I've put the first "distinct" in square brackets since I'm unsure as to whether you wanted duplicates removed (remove either the brackets or the entire word). The second "distinct" should be left in just in case your DBMS doesn't optimize IN clauses.

It may be faster (measure, don't guess) with an left join along the lines of:

select [distinct] list_a.number from list_a
left join list_b on list_a.number = list_b.number
where list_b.number is null;

Same deal with the "[distinct]".

paxdiablo
I think in your second query you meant to use a left OUTER join
Dave Costa
Sorry, ignore my previous comment -- it's irrelevant.
Dave Costa
+1  A: 

I am not sure which way is the best.
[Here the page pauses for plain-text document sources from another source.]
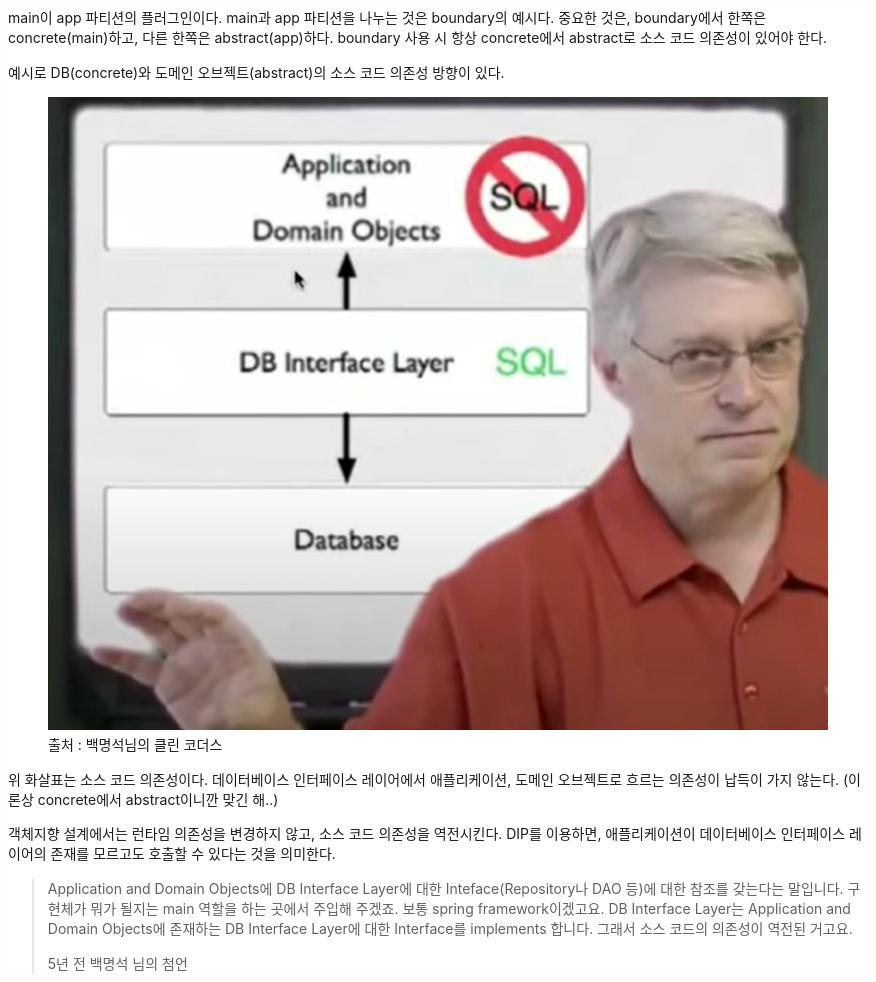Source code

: 
main이 app 파티션의 플러그인이다. main과 app 파티션을 나누는 것은 boundary의 예시다. 중요한 것은, boundary에서 한쪽은 concrete(main)하고, 다른 한쪽은 abstract(app)하다. boundary 사용 시 항상 concrete에서 abstract로 소스 코드 의존성이 있어야 한다.

예시로 DB(concrete)와 도메인 오브젝트(abstract)의 소스 코드 의존성 방향이 있다.

<figure>
<img src="./img/part5-6.png" alt="shell">
<figcaption>출처 : 백명석님의 클린 코더스</figcaption>
</figure>

위 화살표는 소스 코드 의존성이다. 데이터베이스 인터페이스 레이어에서 애플리케이션, 도메인 오브젝트로 흐르는 의존성이 납득이 가지 않는다. (이론상 concrete에서 abstract이니깐 맞긴 해..)

객체지향 설계에서는 런타임 의존성을 변경하지 않고, 소스 코드 의존성을 역전시킨다. DIP를 이용하면, 애플리케이션이 데이터베이스 인터페이스 레이어의 존재를 모르고도 호출할 수 있다는 것을 의미한다.

> Application and Domain Objects에 DB Interface Layer에 대한 Inteface(Repository나 DAO 등)에 대한 참조를 갖는다는 말입니다. 구현체가 뭐가 될지는 main 역할을 하는 곳에서 주입해 주겠죠. 보통 spring framework이겠고요. DB Interface Layer는 Application and Domain Objects에 존재하는 DB Interface Layer에 대한 Interface를 implements 합니다. 그래서 소스 코드의 의존성이 역전된 거고요.  
>   
> 5년 전 백명석 님의 첨언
As my previous impression, the perforamnce could be very different depends on situtation and the size of the tables.

1.

select id 
from ListA
where id not in (
    select id 
    from ListB)

2.

select ListA.id 
from ListA
left join ListB on ListA.id=ListB.id
where ListB.id is null

3.

select id 
from ListA
where not exists (
    select * 
    from ListB where ListB.id=ListA.id)

The 2) should be the fastest usually, as it does inner join not sub-queries.

Some people may suggest 3) rather then 1) beause it use "exists" which does not read data from table.